» **Work order**: Starting with the first line and ending with the last, copy the entries word for word.

[Items from a dataset]
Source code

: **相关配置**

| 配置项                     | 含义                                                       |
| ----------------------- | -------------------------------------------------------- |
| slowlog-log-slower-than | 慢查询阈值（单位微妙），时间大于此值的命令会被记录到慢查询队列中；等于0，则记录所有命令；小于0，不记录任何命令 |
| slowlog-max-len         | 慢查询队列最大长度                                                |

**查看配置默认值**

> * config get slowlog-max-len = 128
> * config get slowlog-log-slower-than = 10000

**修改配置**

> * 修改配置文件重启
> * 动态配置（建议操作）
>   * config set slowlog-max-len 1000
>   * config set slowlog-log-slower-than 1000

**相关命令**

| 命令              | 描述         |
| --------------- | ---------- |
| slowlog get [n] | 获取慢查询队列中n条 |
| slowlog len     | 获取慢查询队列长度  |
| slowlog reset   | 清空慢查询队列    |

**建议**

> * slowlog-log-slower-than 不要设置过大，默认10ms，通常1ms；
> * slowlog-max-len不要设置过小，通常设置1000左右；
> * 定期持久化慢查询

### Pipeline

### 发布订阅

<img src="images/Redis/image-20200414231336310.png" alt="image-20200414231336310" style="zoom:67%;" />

» **Answer box**:
Source code

: **相关配置**

| 配置项                     | 含义                                                       |
| ----------------------- | -------------------------------------------------------- |
| slowlog-log-slower-than | 慢查询阈值（单位微妙），时间大于此值的命令会被记录到慢查询队列中；等于0，则记录所有命令；小于0，不记录任何命令 |
| slowlog-max-len         | 慢查询队列最大长度                                                |

**查看配置默认值**

> * config get slowlog-max-len = 128
> * config get slowlog-log-slower-than = 10000

**修改配置**

> * 修改配置文件重启
> * 动态配置（建议操作）
>   * config set slowlog-max-len 1000
>   * config set slowlog-log-slower-than 1000

**相关命令**

| 命令              | 描述         |
| --------------- | ---------- |
| slowlog get [n] | 获取慢查询队列中n条 |
| slowlog len     | 获取慢查询队列长度  |
| slowlog reset   | 清空慢查询队列    |

**建议**

> * slowlog-log-slower-than 不要设置过大，默认10ms，通常1ms；
> * slowlog-max-len不要设置过小，通常设置1000左右；
> * 定期持久化慢查询

### Pipeline

### 发布订阅

<img src="images/Redis/image-20200414231336310.png" alt="image-20200414231336310" style="zoom:67%;" />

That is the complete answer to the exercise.